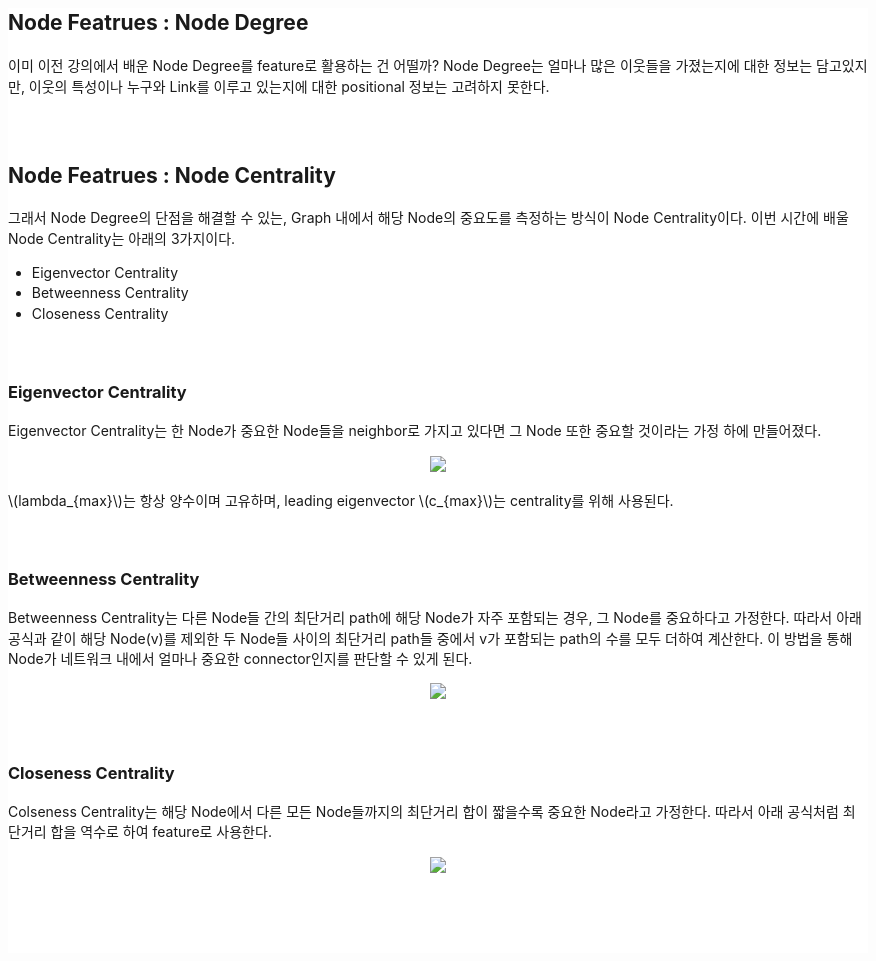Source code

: ## Node Featrues : Node Degree

이미 이전 강의에서 배운 Node Degree를 feature로 활용하는 건 어떨까? Node Degree는 얼마나 많은 이웃들을 가졌는지에 대한 정보는 담고있지만, 이웃의 특성이나 누구와 Link를 이루고 있는지에 대한 positional 정보는 고려하지 못한다.

<br>

## Node Featrues : Node Centrality

그래서 Node Degree의 단점을 해결할 수 있는, Graph 내에서 해당 Node의 중요도를 측정하는 방식이 Node Centrality이다. 이번 시간에 배울 Node Centrality는 아래의 3가지이다.

* Eigenvector Centrality
* Betweenness Centrality
* Closeness Centrality

<br>

### Eigenvector Centrality

Eigenvector Centrality는 한 Node가 중요한 Node들을 neighbor로 가지고 있다면 그 Node 또한 중요할 것이라는 가정 하에 만들어졌다.

<p align="center">
  <img src="{{site.baseurl}}/assets/img/Traditional-Feature-based-Methods-Node/eigenvector.png" style="width: 80%"/>
</p>

\\(lambda_{max}\\)는 항상 양수이며 고유하며, leading eigenvector \\(c_{max}\\)는 centrality를 위해 사용된다.

<br>

### Betweenness Centrality

Betweenness Centrality는 다른 Node들 간의 최단거리 path에 해당 Node가 자주 포함되는 경우, 그 Node를 중요하다고 가정한다. 따라서 아래 공식과 같이 해당 Node(v)를 제외한 두 Node들 사이의 최단거리 path들 중에서 v가 포함되는 path의 수를 모두 더하여 계산한다. 이 방법을 통해 Node가 네트워크 내에서 얼마나 중요한 connector인지를 판단할 수 있게 된다.

<p align="center">
  <img src="{{site.baseurl}}/assets/img/Traditional-Feature-based-Methods-Node/central.png" style="width: 70%"/>
</p>

<br>

### Closeness Centrality

Colseness Centrality는 해당 Node에서 다른 모든 Node들까지의 최단거리 합이 짧을수록 중요한 Node라고 가정한다. 따라서 아래 공식처럼 최단거리 합을 역수로 하여 feature로 사용한다.

<p align="center">
  <img src="{{site.baseurl}}/assets/img/Traditional-Feature-based-Methods-Node/closeness.png" style="width: 70%"/>
</p>

<br>
<br>
<br>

• • • •

### Work order
Set down again, word for word, the stretch of records from the line with "centrality를 위해 사용된다." to the line with "### Closeness Centrality", both of those lines included.

### Written solution
\\(lambda_{max}\\)는 항상 양수이며 고유하며, leading eigenvector \\(c_{max}\\)는 centrality를 위해 사용된다.

<br>

### Betweenness Centrality

Betweenness Centrality는 다른 Node들 간의 최단거리 path에 해당 Node가 자주 포함되는 경우, 그 Node를 중요하다고 가정한다. 따라서 아래 공식과 같이 해당 Node(v)를 제외한 두 Node들 사이의 최단거리 path들 중에서 v가 포함되는 path의 수를 모두 더하여 계산한다. 이 방법을 통해 Node가 네트워크 내에서 얼마나 중요한 connector인지를 판단할 수 있게 된다.

<p align="center">
  <img src="{{site.baseurl}}/assets/img/Traditional-Feature-based-Methods-Node/central.png" style="width: 70%"/>
</p>

<br>

### Closeness Centrality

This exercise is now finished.